Nederland en Noordrijn-Westfalen zijn elkaars belangrijkste handelspartners. Ze zijn sterk met elkaar verbonden, zowel op logistiek als op economisch vlak. Om de samenwerking rond grensoverschrijdende mobiliteit op goed niveau te houden, zijn nieuwe afspraken met elkaar gemaakt. Daarvoor is een nieuwe Gemeenschappelijke Verklaring opgesteld. Vijf provincies (Gelderland, Limburg, Noord-Brabant, Overijssel en Zuid-Holland) en het Ministerium für Umwelt, Naturschutz und Verkehr van Noordrijn-Westfalen zetten hun handtekening onder deze verklaring.
Belang samenwerking
De Noord-Brabantse gedeputeerde Stijn Smeulders, gastheer van de ondertekening, is verheugd over de nog nauwere samenwerking: “Als Brabant werken we samen met onze grootste steden aan het benutten van kansen in Europa rond mobiliteit en infrastructuur. Bereikbaarheid, veiligheid en klimaatadaptie kunnen niet zonder robuust en veerkrachtig mobiliteitssysteem. Samen met Noordrijn-Westfalen optrekken in Europa om meer snelheid te maken is van kapitaal belang.”
De Noordrijn-Westfaalse minister für Umwelt, Naturschutz und Verkehr Oliver Krischer onderstreept dat belang: “De samenwerking met onze Nederlandse partnerprovincies groeit en levert voordelen op voor beide partijen. Samen voeren we projecten uit langs belangrijke Europese transportcorridors, wisselen we ervaringen uit en behartigen we onze belangen voor duurzaam, klimaatvriendelijk vracht- en personenvervoer.”
Vier pijlers
De hernieuwde gemeenschappelijke verklaring is gebaseerd op vier pijlers:
1) Grensoverschrijdende mobiliteit
2) Ontwikkeling van corridors
3) Van en met elkaar leren
4) Gezamenlijke belangenbehartiging
Binnen pijler 1 streven de partijen ernaar om infrastructuur en diensten voor grensoverschrijdende mobiliteit minstens zo goed te organiseren als binnen de landsgrenzen. Belemmeringen door de grens moeten verder worden verminderd.
In pijler 2 wordt gewerkt aan efficiënt, duurzaam en klimaatvriendelijk goederen- en personenvervoer op de wat langere afstand. Europa kent lange vervoerscorridors. Voor de samenwerking tussen Duitsland en Nederland zijn de Noordzee-Baltische corridor en de Noordzee-Rijn-Middellandse Zee corridor belangrijk.

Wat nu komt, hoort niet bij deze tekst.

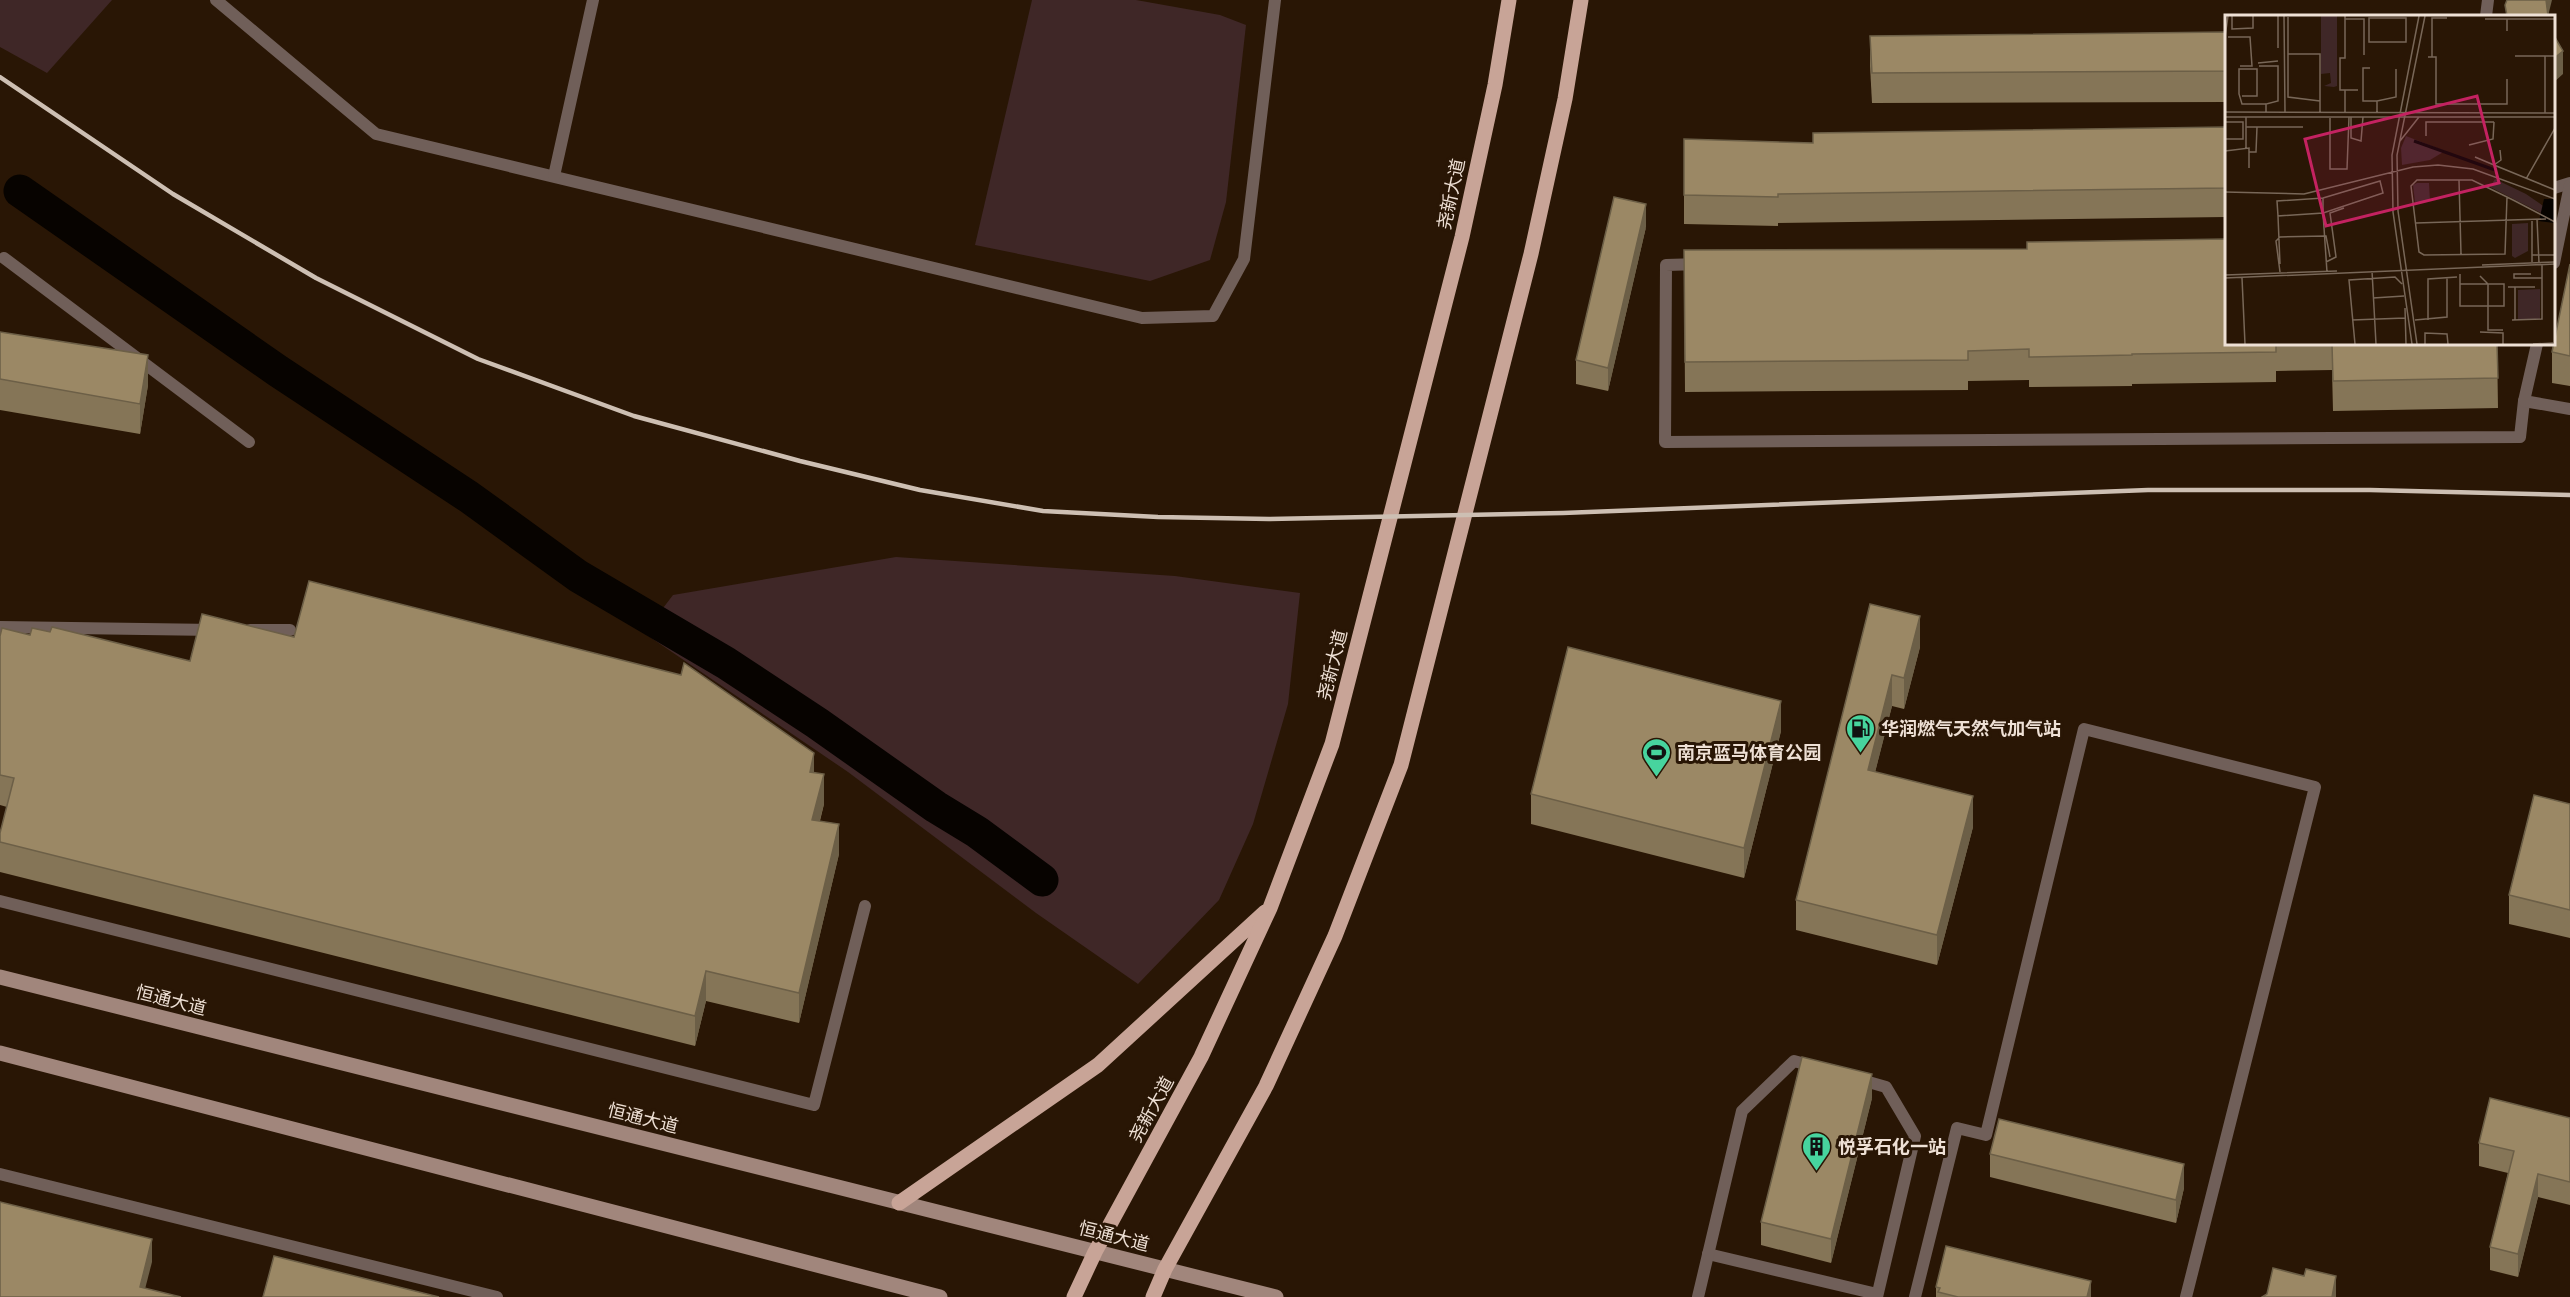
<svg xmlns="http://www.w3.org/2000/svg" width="2570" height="1297" viewBox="0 0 2570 1297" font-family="Roboto,'Noto Sans SC',sans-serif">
	<rect width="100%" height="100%" fill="#291605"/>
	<g fill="#3f2727">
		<path d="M 0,0 L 112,0 L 47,73 L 0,47 Z"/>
		<path d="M 1032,0 L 1136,0 L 1220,15 L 1246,25 L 1226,202 L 1210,260 L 1150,281 L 975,245 Z"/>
		<path d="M 896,557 L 1175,576 L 1300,593 L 1288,704 L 1253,824 L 1219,900 L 1138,984 L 1036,913 L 848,772 L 644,633 L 673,595 Z"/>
	</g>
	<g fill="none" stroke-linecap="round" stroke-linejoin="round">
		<path stroke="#070300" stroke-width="33" d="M 20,191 L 278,371 L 469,497 L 578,576 L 726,663 L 817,723 L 936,807 L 977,832 L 1042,880"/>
		<g stroke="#705f59" stroke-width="12">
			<path d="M 216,0 L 376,134 L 1142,318 L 1213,316 L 1244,259 L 1275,0"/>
			<path d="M 2486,16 L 2488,0"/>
			<path d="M 554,176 L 593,0"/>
			<path d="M 2554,188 L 2570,183"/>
			<path d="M 4,258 L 249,442"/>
			<path d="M 2554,263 L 2570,185"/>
			<path d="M 1700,264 L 1666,265 L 1665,442 L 2520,437 L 2524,401"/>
			<path d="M 2537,344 L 2524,401 L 2570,409"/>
			<path d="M 0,627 L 215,630"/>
			<path d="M 250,630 L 290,630"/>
			<path d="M 0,901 L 814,1105 L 865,906"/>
			<path d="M 1858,1079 L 1886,1087 L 1915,1136 L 1877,1297"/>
			<path d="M 0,1174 L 497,1297"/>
			<path d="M 1708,1254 L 1877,1294"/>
			<path d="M 1698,1297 L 1742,1111 L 1794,1061 L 1816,1067"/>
			<path d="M 1915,1297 L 1957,1128 L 1986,1135 L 2084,729 L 2315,787 L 2186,1297"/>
		</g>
		<g stroke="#a1867c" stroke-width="15">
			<path d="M 0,977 L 1276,1297"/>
			<path d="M 0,1053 L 940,1297"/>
		</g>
		<g stroke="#c8a497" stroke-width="15">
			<path d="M 899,1203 L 1098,1065 L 1265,912"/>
			<path d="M 1074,1297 L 1095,1252 L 1201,1057 L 1270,908 L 1332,744 L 1462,237 L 1495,85 L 1509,0"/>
			<path d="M 1153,1297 L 1165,1269 L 1266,1086 L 1335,936 L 1401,765 L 1531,254 L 1565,99 L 1581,0"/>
		</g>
		<path stroke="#cdbfb3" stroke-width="4.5" d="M 0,77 L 173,194 L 316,278 L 478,359 L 634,416 L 800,461 L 920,490 L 1043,511 L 1158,517 L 1269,519 L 1563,513 L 2148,490 L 2370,490 L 2570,495"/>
	</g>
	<g fill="#857557">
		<path d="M 2226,32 L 2226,102 L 1872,103 L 1870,66 L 1870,36 Z"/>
		<path d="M 2226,127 L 2226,217 L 1778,223 L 1778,226 L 1684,224 L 1684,139 L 1813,143 Z"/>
		<path d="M 1646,227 L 1608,391 L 1576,384 L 1576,360 Z"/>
		<path d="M 1684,250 L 2226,344 L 2497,344 L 2498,408 L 2333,411 L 2332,370 L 2276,371 L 2276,382 L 2132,384 L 2132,386 L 2029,387 L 2029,380 L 1968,381 L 1968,390 L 1685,392 Z"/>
		<path d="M 2570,264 L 2570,386 L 2552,383 L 2552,352 Z"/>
		<path d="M 0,332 L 148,385 L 140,434 L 0,410 Z"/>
		<path d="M 1870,604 L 1920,647 L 1904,709 L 1892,706 L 1875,772 L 1973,827 L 1937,965 L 1796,930 L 1796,900 Z"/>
		<path d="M 50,632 L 190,661 L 814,772 L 824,804 L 820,821 L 839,854 L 799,1023 L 706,1001 L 695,1046 L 0,872 L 0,833 L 7,807 L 0,805 L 0,636 L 30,635 Z"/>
		<path d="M 1781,731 L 1744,878 L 1531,824 L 1531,794 Z"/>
		<path d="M 2570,804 L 2570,938 L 2509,924 L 2509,895 Z"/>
		<path d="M 1872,1098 L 1831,1263 L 1761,1245 L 1761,1222 Z"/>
		<path d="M 2570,1118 L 2570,1205 L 2538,1197 L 2518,1277 L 2490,1270 L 2490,1247 L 2508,1173 L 2479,1166 L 2479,1143 Z"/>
		<path d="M 1990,1154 L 2184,1188 L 2176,1223 L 1990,1177 Z"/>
		<path d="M 1936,1287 L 2091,1297 L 1936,1297 Z"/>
	</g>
	<g fill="#6c5f47">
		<path d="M 2546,0 L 2552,0 L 2548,16 Z"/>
		<path d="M 2563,51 L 2563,74 L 2553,83 L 2553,59 Z"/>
		<path d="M 1646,204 L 1646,227 L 1608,391 L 1608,368 Z"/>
		<path d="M 148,355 L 148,385 L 140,434 L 140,404 Z"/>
		<path d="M 1920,616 L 1920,647 L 1904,709 L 1904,678 Z"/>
		<path d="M 1892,675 L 1892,706 L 1868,800 L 1868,770 Z"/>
		<path d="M 1781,701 L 1781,731 L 1744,878 L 1744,848 Z"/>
		<path d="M 814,753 L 814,784 L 810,772 Z"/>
		<path d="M 824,774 L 824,804 L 812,850 L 812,820 Z"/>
		<path d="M 1973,796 L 1973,827 L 1937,965 L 1937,935 Z"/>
		<path d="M 839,824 L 839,854 L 799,1023 L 799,993 Z"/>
		<path d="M 706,971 L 706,1001 L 695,1046 L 695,1016 Z"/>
		<path d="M 1872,1074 L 1872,1098 L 1831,1263 L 1831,1239 Z"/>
		<path d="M 2184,1164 L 2184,1188 L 2176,1223 L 2176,1200 Z"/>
		<path d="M 2538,1174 L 2538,1197 L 2518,1277 L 2518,1254 Z"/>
		<path d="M 152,1239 L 152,1262 L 143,1297 L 140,1287 Z"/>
		<path d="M 2336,1276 L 2336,1297 L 2332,1297 Z"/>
		<path d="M 2091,1281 L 2091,1297 L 2087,1297 Z"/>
	</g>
	<g fill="#9b8865" stroke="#6c5f47" stroke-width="1.5">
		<path d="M 2507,0 L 2546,0 L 2548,16 L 2507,16 L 2505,5 Z"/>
		<path d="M 2226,32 L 2226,71 L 1872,73 L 1870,36 Z"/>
		<path d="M 2553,34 L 2563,51 L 2553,59 Z"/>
		<path d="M 2226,127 L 2226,188 L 1778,194 L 1778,197 L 1684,195 L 1684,139 L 1813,143 L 1813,133 Z"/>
		<path d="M 1614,197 L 1646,204 L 1608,368 L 1576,360 Z"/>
		<path d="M 2226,239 L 2226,344 L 2276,344 L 2276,352 L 2132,354 L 2132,355 L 2029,357 L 2029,349 L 1968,351 L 1968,360 L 1685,362 L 1684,250 L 2027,249 L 2027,242 Z"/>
		<path d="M 2570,264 L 2570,356 L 2552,352 Z"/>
		<path d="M 0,332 L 148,355 L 140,404 L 0,379 Z"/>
		<path d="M 2332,344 L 2497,344 L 2498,378 L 2333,381 Z"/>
		<path d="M 309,581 L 681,675 L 684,663 L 814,753 L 810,772 L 824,774 L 812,820 L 839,824 L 799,993 L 706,971 L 695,1016 L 0,842 L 0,833 L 14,778 L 0,775 L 0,636 L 2,628 L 30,635 L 32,628 L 50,632 L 52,627 L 190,661 L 202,614 L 294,637 Z"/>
		<path d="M 1870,604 L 1920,616 L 1904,678 L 1892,675 L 1868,770 L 1973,796 L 1937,935 L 1796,900 Z"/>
		<path d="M 1568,647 L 1781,701 L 1744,848 L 1531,794 Z"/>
		<path d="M 2534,795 L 2570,804 L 2570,910 L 2509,895 Z"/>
		<path d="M 1802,1057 L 1872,1074 L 1831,1239 L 1761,1222 Z"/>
		<path d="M 2490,1098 L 2570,1118 L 2570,1182 L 2538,1174 L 2518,1254 L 2490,1247 L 2514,1151 L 2479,1143 Z"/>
		<path d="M 1999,1119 L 2184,1164 L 2176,1200 L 1990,1154 Z"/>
		<path d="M 0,1202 L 152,1239 L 140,1287 L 181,1297 L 0,1297 Z"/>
		<path d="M 1946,1246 L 2091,1281 L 2087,1297 L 1958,1297 L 1938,1292 L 1940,1288 L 1936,1287 Z"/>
		<path d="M 274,1256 L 439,1297 L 263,1297 Z"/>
		<path d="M 2273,1268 L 2304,1276 L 2306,1269 L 2336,1276 L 2332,1297 L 2262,1297 L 2267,1294 Z"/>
	</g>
	<defs>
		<symbol id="fuel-pin" viewBox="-11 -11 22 30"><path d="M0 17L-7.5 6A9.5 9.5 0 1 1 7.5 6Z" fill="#47d49e" stroke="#291605"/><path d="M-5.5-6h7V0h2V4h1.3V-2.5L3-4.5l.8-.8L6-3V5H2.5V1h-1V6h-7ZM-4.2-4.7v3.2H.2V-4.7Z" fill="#111"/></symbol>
		<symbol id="stadium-pin" viewBox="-11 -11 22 30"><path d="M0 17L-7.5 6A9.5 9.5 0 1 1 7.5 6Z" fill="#47d49e" stroke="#291605"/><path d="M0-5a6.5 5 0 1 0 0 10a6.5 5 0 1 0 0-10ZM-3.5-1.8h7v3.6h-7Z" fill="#111"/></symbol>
		<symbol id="building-pin" viewBox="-11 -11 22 30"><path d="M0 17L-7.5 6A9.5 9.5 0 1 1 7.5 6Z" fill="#47d49e" stroke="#291605"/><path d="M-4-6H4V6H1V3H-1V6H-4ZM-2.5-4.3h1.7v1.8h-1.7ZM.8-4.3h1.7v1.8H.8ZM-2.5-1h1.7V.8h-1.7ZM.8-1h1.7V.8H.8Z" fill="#111"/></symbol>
	</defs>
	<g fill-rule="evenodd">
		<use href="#fuel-pin" x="1844" y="712" width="33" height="45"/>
		<use href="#stadium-pin" x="1640" y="736" width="33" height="45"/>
		<use href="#building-pin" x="1800" y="1130" width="33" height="45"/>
	</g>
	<g text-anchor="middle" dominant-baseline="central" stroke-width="6" stroke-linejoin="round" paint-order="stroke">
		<g font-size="18" fill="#eee0d5" stroke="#291605">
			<text transform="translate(1451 194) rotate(-78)">尧新大道</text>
			<text transform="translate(1332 665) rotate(-76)">尧新大道</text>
			<text transform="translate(171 1000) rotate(14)">恒通大道</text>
			<text transform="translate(1151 1109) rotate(-61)">尧新大道</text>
			<text transform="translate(643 1118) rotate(14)">恒通大道</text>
			<text transform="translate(1114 1236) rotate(14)">恒通大道</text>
		</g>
		<g font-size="18" font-weight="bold" fill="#eee0d5" stroke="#291605" text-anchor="start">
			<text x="1881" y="728">华润燃气天然气加气站</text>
			<text x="1677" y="752">南京蓝马体育公园</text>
			<text x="1838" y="1146">悦孚石化一站</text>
		</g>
	</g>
	<g transform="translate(2225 15)">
		<rect width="330" height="330" fill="#291605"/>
		<path d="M 96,1 L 112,1 L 112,71 L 109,72 L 99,71 L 106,68 L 105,58 L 96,59 ZM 181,121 L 220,136 L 205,145 L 177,150 L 176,133 ZM 270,164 L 301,179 L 330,199 L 330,205 L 265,172 ZM 192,168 L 204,168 L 205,186 L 190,187 L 188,170 ZM 303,208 L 303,236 L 290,243 L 287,241 L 287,209 ZM 315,274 L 315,304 L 293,304 L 293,275 Z" fill="#3f2727"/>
		<path d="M 319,184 L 330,184 L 330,208 L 314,206 Z" fill="#070300"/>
		<path fill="none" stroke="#070300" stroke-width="3" d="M 189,126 L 270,155"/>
		<path fill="none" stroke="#786758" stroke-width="1.5" d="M 7,1 L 7,14 L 28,13 L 28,1M 59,1 L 60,97M 120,1 L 120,43 L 115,43 L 115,75 L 133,75M 63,2 L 63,39 L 95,39 L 95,97M 144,3 L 181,3 L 181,27 L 144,27 ZM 120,4 L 139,4 L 139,40M 260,4 L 282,4 L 282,16M 282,4 L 330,4M 0,22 L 3,1M 3,22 L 25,22 L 27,51 L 15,51M 53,33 L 53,1M 63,39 L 63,82 L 95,86M 290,41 L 330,41M 203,42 L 211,42 L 211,89 L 282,89 L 282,64M 207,42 L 207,3 L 222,3M 33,48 L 53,46M 34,51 L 53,51 L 53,86 L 41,89 L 41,97M 145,53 L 138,53 L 138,86 L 152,86 L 152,97M 120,75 L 120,97M 17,81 L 32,81 L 32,54 L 14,54 L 14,79 L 17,89 L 41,89M 152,86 L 171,82 L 171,54M 0,97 L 330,98M 320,98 L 320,41M 0,102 L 330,102M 21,102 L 21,112 L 78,112M 126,102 L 126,123 L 136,126 L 138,102M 105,103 L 105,154 L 122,154 L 124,102M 0,107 L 18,107 L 18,124 L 0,124M 21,112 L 21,133M 201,121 L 201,107 L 269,107M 175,126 L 194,102M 244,130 L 268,124 L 269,107M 275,135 L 276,145 L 269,150 L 330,175M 0,136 L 24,133 L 24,137M 250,142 L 269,150M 24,153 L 24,137 L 31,137 L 32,112M 301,164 L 330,113M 234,165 L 236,239M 0,177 L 79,179 L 188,152 L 213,150 L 248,154 L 330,184M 282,182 L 280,239 L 199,240 L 194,237 L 186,171 L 192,165 L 247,165 L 282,182 L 290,186 L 330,207M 98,183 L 155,166 L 158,178 L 98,198 L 102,257M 53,201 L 52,186 L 98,183 L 98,198 L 53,201 L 55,249M 307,204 L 307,247M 312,204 L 314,248M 191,208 L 321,204M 307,240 L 330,240M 101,247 L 111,242 L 105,198 L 119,193M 257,250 L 330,247M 147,256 L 151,329M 55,257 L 51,226 L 55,222 L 101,221 L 105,242M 235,259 L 235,291 L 263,291 L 263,315 L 278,315M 306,259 L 289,259 L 289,263 L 317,263M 0,260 L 112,256M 0,263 L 330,249M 17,263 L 20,329M 235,269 L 279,269 L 279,291 L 263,291 L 263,269 L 255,261M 283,272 L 310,272M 290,272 L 290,305M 148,283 L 179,281M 180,293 L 181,329M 127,305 L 180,303M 190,305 L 222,302 L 222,262M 203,305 L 203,264 L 232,262M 287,305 L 317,304 L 317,250M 255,317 L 278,318 L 278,329M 130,329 L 124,265 L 170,262 L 177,269M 187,329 L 168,197 L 167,140 L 194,1M 192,329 L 173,196 L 172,140 L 200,1M 200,329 L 200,318 L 222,319 L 223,329M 308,329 L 328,328"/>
		<path fill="#c42261" fill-opacity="0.15" stroke="#c42261" stroke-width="3" d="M 252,81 L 274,168 L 101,211 L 80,124 Z"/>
		<rect width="330" height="330" fill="none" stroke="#eee0d5" stroke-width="3"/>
	</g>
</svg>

Het gaat dan om goede internationale weg- en spoorverbindingen, maar ook over de binnenvaart, bijvoorbeeld over de Rijn.
De derde pijler stoelt op de uitwisseling van ervaringen, goede praktijkvoorbeelden, succesvolle implementatie van randvoorwaarden en lessen die zijn getrokken, ook in contact met andere Europese regio’s en netwerken.
Nieuw in de samenwerking is in de vierde pijler specifieke aandacht voor gezamenlijke belangenbehartiging. Beleid dat in ‘Den Haag’ en in ‘Berlijn’ of door de Europese landen samen (‘Brussel’) wordt gemaakt beïnvloedt de regio’s. Om ervoor te zorgen dat de regionale belangen daar goed worden meegewogen, gaan de partners hun belangen op die plekken gezamenlijk uitleggen. Door samen op te trekken – ook met andere partijen in Europa – wordt bijgedragen aan versterking van de transportcorridors.
Bestendig goede samenwerking
Het overleg in Den Bosch verliep in een goede en constructieve sfeer. Zorgen zijn er wel over de ontwikkelingen in de wereld en over wat dat betekent voor onze infrastructuur. Deze tijd vraagt erom, in de woorden van gedeputeerde Smeulders, om “nu meer dan goede buren van elkaar te zijn.” Goede buren zijn Nederland en Noordrijn-Westfalen al, maar nu is meer nodig, kijkend naar de onrust in de wereld. Rond de vier pijlers zijn diverse kansen en uitdagingen in beeld gebracht. Concrete afspraken zijn onder meer gemaakt over een gemeenschappelijke conferentie rond het thema stedelijke knooppunten die in 2026 moet gaan plaatsvinden en waarvoor Noord-Brabant het voortouw gaat nemen. Ook Noordrijn-Westfalen, dat maar liefst 27 strategische stedelijke mobiliteitsplannen voor de stedelijke gebieden daar zal ontwikkelen, verheugt zich op de stimulerende samenwerking met Nederlandse regio’s in de voorbereiding van deze conferentie.
De samenwerking tussen Nederlandse provincies en Noordrijn-Westfalen op het gebied van mobiliteit, verkeer en logistiek bestaat al vanaf 2006. De vorige gemeenschappelijke verklaring was in 2018 opgesteld en aan vernieuwing toe. Op basis van de ervaringen van de afgelopen jaren, wordt nu een verdere stap op het gebied van grensoverbruggende mobiliteit gezet.